_What you have to do_: Starting with the line that mentions "X37878680Y-42121320D03*", repeat each line verbatim until the entries end, both ends included.

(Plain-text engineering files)
══════

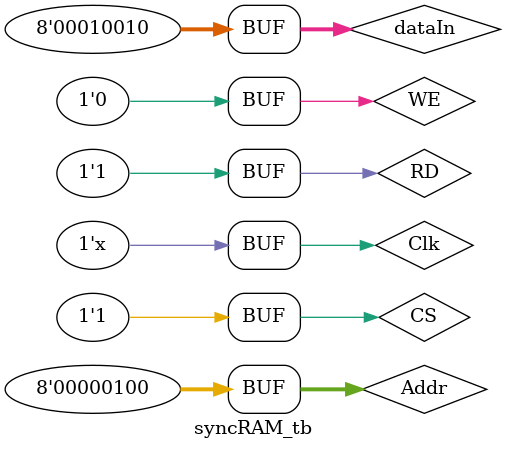
<source format=v>
module syncRAM_tb;


 // Inputs

 reg [7:0] dataIn;

 reg [7:0] Addr;

 reg CS;

 reg WE;

 reg RD;

 reg Clk;


 // Outputs

 wire [7:0] dataOut;


 // Instantiate the Unit Under Test (UUT)

 syncRAM uut (

  .dataIn(dataIn), 

  .dataOut(dataOut), 

  .Addr(Addr), 

  .CS(CS), 

  .WE(WE), 

  .RD(RD), 

  .Clk(Clk)

  );


 initial begin

  // Initialize Inputs

  dataIn  = 8'h0;

  Addr  = 8'h0;

  CS  = 1'b0;

  WE  = 1'b0;

  RD  = 1'b0;

  Clk  = 1'b0;


  // Wait 100 ns for global reset to finish

  #100;

       

  // Add stimulus here

  dataIn  = 8'h0;

  Addr  = 8'h0;

  CS  = 1'b1;

  WE  = 1'b1;

  RD  = 1'b0;

  #20;

  dataIn  = 8'h0;

  Addr  = 8'h0;

  #20;

  dataIn  = 8'h1;

  Addr  = 8'h1;

  #20;

  dataIn  = 8'h10;

  Addr  = 8'h2;

  #20;

  dataIn  = 8'h6;

  Addr  = 8'h3;

  #20;

  dataIn  = 8'h12;

  Addr  = 8'h4;

  #40;

  Addr  = 8'h0;

  WE  = 1'b0;

  RD  = 1'b1;

  #20;

  Addr   = 8'h1;

  #20;

  Addr   = 8'h2;

  #20;

  Addr   = 8'h3;

  #20;

  Addr   = 8'h4;

 end

   

 always #10 Clk = ~Clk;

 

endmodule

</source>
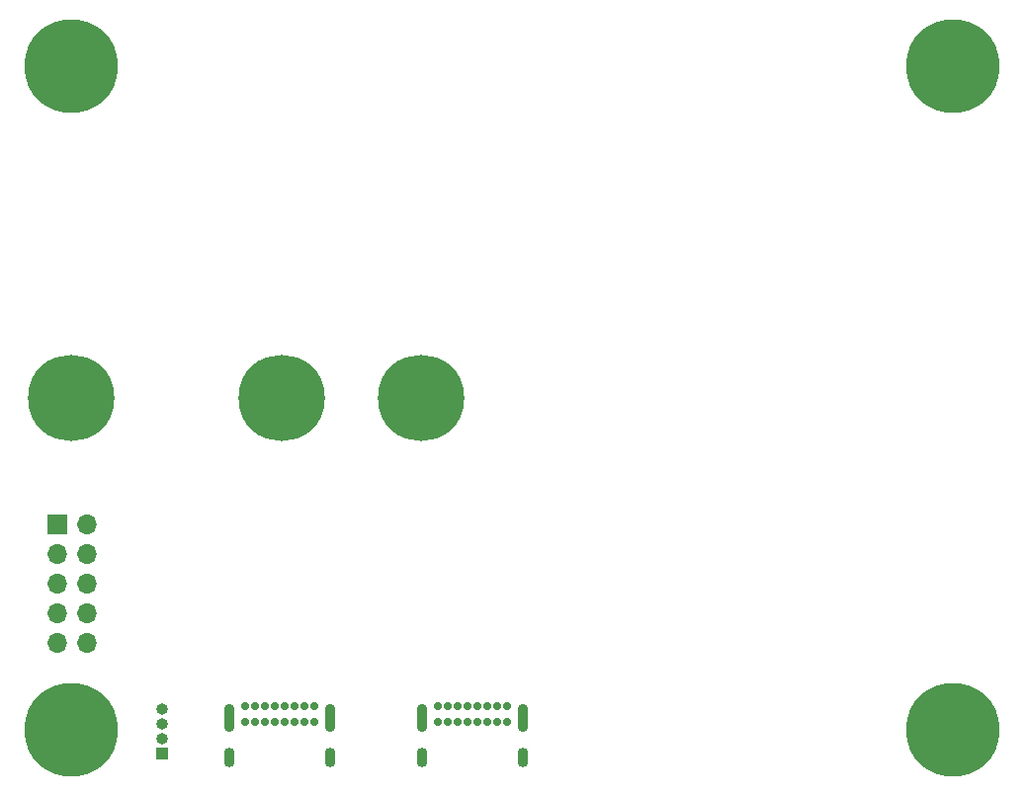
<source format=gbr>
%TF.GenerationSoftware,KiCad,Pcbnew,8.0.3*%
%TF.CreationDate,2024-11-01T12:04:32+00:00*%
%TF.ProjectId,CM4RadarBoard,434d3452-6164-4617-9242-6f6172642e6b,rev?*%
%TF.SameCoordinates,Original*%
%TF.FileFunction,Copper,L4,Inr*%
%TF.FilePolarity,Positive*%
%FSLAX46Y46*%
G04 Gerber Fmt 4.6, Leading zero omitted, Abs format (unit mm)*
G04 Created by KiCad (PCBNEW 8.0.3) date 2024-11-01 12:04:32*
%MOMM*%
%LPD*%
G01*
G04 APERTURE LIST*
%TA.AperFunction,ComponentPad*%
%ADD10C,7.400000*%
%TD*%
%TA.AperFunction,ComponentPad*%
%ADD11C,0.700000*%
%TD*%
%TA.AperFunction,ComponentPad*%
%ADD12O,0.900000X2.400000*%
%TD*%
%TA.AperFunction,ComponentPad*%
%ADD13O,0.900000X1.700000*%
%TD*%
%TA.AperFunction,ComponentPad*%
%ADD14R,1.700000X1.700000*%
%TD*%
%TA.AperFunction,ComponentPad*%
%ADD15O,1.700000X1.700000*%
%TD*%
%TA.AperFunction,ComponentPad*%
%ADD16C,0.900000*%
%TD*%
%TA.AperFunction,ComponentPad*%
%ADD17C,8.000000*%
%TD*%
%TA.AperFunction,ComponentPad*%
%ADD18R,1.000000X1.000000*%
%TD*%
%TA.AperFunction,ComponentPad*%
%ADD19O,1.000000X1.000000*%
%TD*%
G04 APERTURE END LIST*
D10*
%TO.N,GND*%
%TO.C,J9*%
X70000000Y-68500000D03*
%TD*%
%TO.N,GND*%
%TO.C,J8*%
X58000000Y-68500000D03*
%TD*%
%TO.N,GND*%
%TO.C,J7*%
X40000000Y-68500000D03*
%TD*%
D11*
%TO.N,GND*%
%TO.C,J13*%
X71435000Y-94925000D03*
%TO.N,/USB/USBDevAttach*%
X72285000Y-94925000D03*
%TO.N,Net-(J13-CC1)*%
X73135000Y-94925000D03*
%TO.N,/USB/USBDev_P*%
X73985000Y-94925000D03*
%TO.N,/USB/USBDev_N*%
X74835000Y-94925000D03*
%TO.N,unconnected-(J13-SBU1-PadA8)*%
X75685000Y-94925000D03*
%TO.N,/USB/USBDevAttach*%
X76535000Y-94925000D03*
%TO.N,GND*%
X77385000Y-94925000D03*
X77385000Y-96275000D03*
%TO.N,/USB/USBDevAttach*%
X76535000Y-96275000D03*
%TO.N,Net-(J13-CC2)*%
X75685000Y-96275000D03*
%TO.N,/USB/USBDev_P*%
X74835000Y-96275000D03*
%TO.N,/USB/USBDev_N*%
X73985000Y-96275000D03*
%TO.N,unconnected-(J13-SBU2-PadB8)*%
X73135000Y-96275000D03*
%TO.N,/USB/USBDevAttach*%
X72285000Y-96275000D03*
%TO.N,GND*%
X71435000Y-96275000D03*
D12*
%TO.N,unconnected-(J13-SHIELD-PadS1)*%
X70085000Y-95905000D03*
D13*
X70085000Y-99285000D03*
D12*
X78735000Y-95905000D03*
D13*
X78735000Y-99285000D03*
%TD*%
D14*
%TO.N,unconnected-(J6-Pin_1-Pad1)*%
%TO.C,J6*%
X38860000Y-79340000D03*
D15*
%TO.N,unconnected-(J6-Pin_2-Pad2)*%
X41400000Y-79340000D03*
%TO.N,unconnected-(J6-Pin_3-Pad3)*%
X38860000Y-81880000D03*
%TO.N,unconnected-(J6-Pin_4-Pad4)*%
X41400000Y-81880000D03*
%TO.N,unconnected-(J6-Pin_5-Pad5)*%
X38860000Y-84420000D03*
%TO.N,unconnected-(J6-Pin_6-Pad6)*%
X41400000Y-84420000D03*
%TO.N,unconnected-(J6-Pin_7-Pad7)*%
X38860000Y-86960000D03*
%TO.N,unconnected-(J6-Pin_8-Pad8)*%
X41400000Y-86960000D03*
%TO.N,unconnected-(J6-Pin_9-Pad9)*%
X38860000Y-89500000D03*
%TO.N,unconnected-(J6-Pin_10-Pad10)*%
X41400000Y-89500000D03*
%TD*%
D16*
%TO.N,GND*%
%TO.C,H2*%
X112552300Y-40000000D03*
X113430980Y-37878680D03*
X113430980Y-42121320D03*
X115552300Y-37000000D03*
D17*
X115552300Y-40000000D03*
D16*
X115552300Y-43000000D03*
X117673620Y-37878680D03*
X117673620Y-42121320D03*
X118552300Y-40000000D03*
%TD*%
D11*
%TO.N,GND*%
%TO.C,J12*%
X54915000Y-94925000D03*
%TO.N,Net-(D6-A)*%
X55765000Y-94925000D03*
%TO.N,Net-(J12-CC1)*%
X56615000Y-94925000D03*
%TO.N,/USB/USBHOST0_P*%
X57465000Y-94925000D03*
%TO.N,/USB/USBHOST0_N*%
X58315000Y-94925000D03*
%TO.N,unconnected-(J12-SBU1-PadA8)*%
X59165000Y-94925000D03*
%TO.N,Net-(D6-A)*%
X60015000Y-94925000D03*
%TO.N,GND*%
X60865000Y-94925000D03*
X60865000Y-96275000D03*
%TO.N,Net-(D6-A)*%
X60015000Y-96275000D03*
%TO.N,Net-(J12-CC2)*%
X59165000Y-96275000D03*
%TO.N,/USB/USBHOST0_P*%
X58315000Y-96275000D03*
%TO.N,/USB/USBHOST0_N*%
X57465000Y-96275000D03*
%TO.N,unconnected-(J12-SBU2-PadB8)*%
X56615000Y-96275000D03*
%TO.N,Net-(D6-A)*%
X55765000Y-96275000D03*
%TO.N,GND*%
X54915000Y-96275000D03*
D12*
%TO.N,unconnected-(J12-SHIELD-PadS1)*%
X53565000Y-95905000D03*
D13*
X53565000Y-99285000D03*
D12*
X62215000Y-95905000D03*
D13*
X62215000Y-99285000D03*
%TD*%
D16*
%TO.N,GND*%
%TO.C,H1*%
X37000000Y-40000000D03*
X37878680Y-37878680D03*
X37878680Y-42121320D03*
X40000000Y-37000000D03*
D17*
X40000000Y-40000000D03*
D16*
X40000000Y-43000000D03*
X42121320Y-37878680D03*
X42121320Y-42121320D03*
X43000000Y-40000000D03*
%TD*%
%TO.N,GND*%
%TO.C,H3*%
X37000000Y-96896000D03*
X37878680Y-94774680D03*
X37878680Y-99017320D03*
X40000000Y-93896000D03*
D17*
X40000000Y-96896000D03*
D16*
X40000000Y-99896000D03*
X42121320Y-94774680D03*
X42121320Y-99017320D03*
X43000000Y-96896000D03*
%TD*%
%TO.N,GND*%
%TO.C,H4*%
X112552300Y-96896000D03*
X113430980Y-94774680D03*
X113430980Y-99017320D03*
X115552300Y-93896000D03*
D17*
X115552300Y-96896000D03*
D16*
X115552300Y-99896000D03*
X117673620Y-94774680D03*
X117673620Y-99017320D03*
X118552300Y-96896000D03*
%TD*%
D18*
%TO.N,+5V*%
%TO.C,J14*%
X47800000Y-99000000D03*
D19*
%TO.N,/USB/USBHOST2_N*%
X47800000Y-97730000D03*
%TO.N,/USB/USBHOST2_P*%
X47800000Y-96460000D03*
%TO.N,GND*%
X47800000Y-95190000D03*
%TD*%
M02*

</source>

══════

_Exercise solution_:
X37878680Y-42121320D03*
X40000000Y-37000000D03*
D17*
X40000000Y-40000000D03*
D16*
X40000000Y-43000000D03*
X42121320Y-37878680D03*
X42121320Y-42121320D03*
X43000000Y-40000000D03*
%TD*%
%TO.N,GND*%
%TO.C,H3*%
X37000000Y-96896000D03*
X37878680Y-94774680D03*
X37878680Y-99017320D03*
X40000000Y-93896000D03*
D17*
X40000000Y-96896000D03*
D16*
X40000000Y-99896000D03*
X42121320Y-94774680D03*
X42121320Y-99017320D03*
X43000000Y-96896000D03*
%TD*%
%TO.N,GND*%
%TO.C,H4*%
X112552300Y-96896000D03*
X113430980Y-94774680D03*
X113430980Y-99017320D03*
X115552300Y-93896000D03*
D17*
X115552300Y-96896000D03*
D16*
X115552300Y-99896000D03*
X117673620Y-94774680D03*
X117673620Y-99017320D03*
X118552300Y-96896000D03*
%TD*%
D18*
%TO.N,+5V*%
%TO.C,J14*%
X47800000Y-99000000D03*
D19*
%TO.N,/USB/USBHOST2_N*%
X47800000Y-97730000D03*
%TO.N,/USB/USBHOST2_P*%
X47800000Y-96460000D03*
%TO.N,GND*%
X47800000Y-95190000D03*
%TD*%
M02*

</source>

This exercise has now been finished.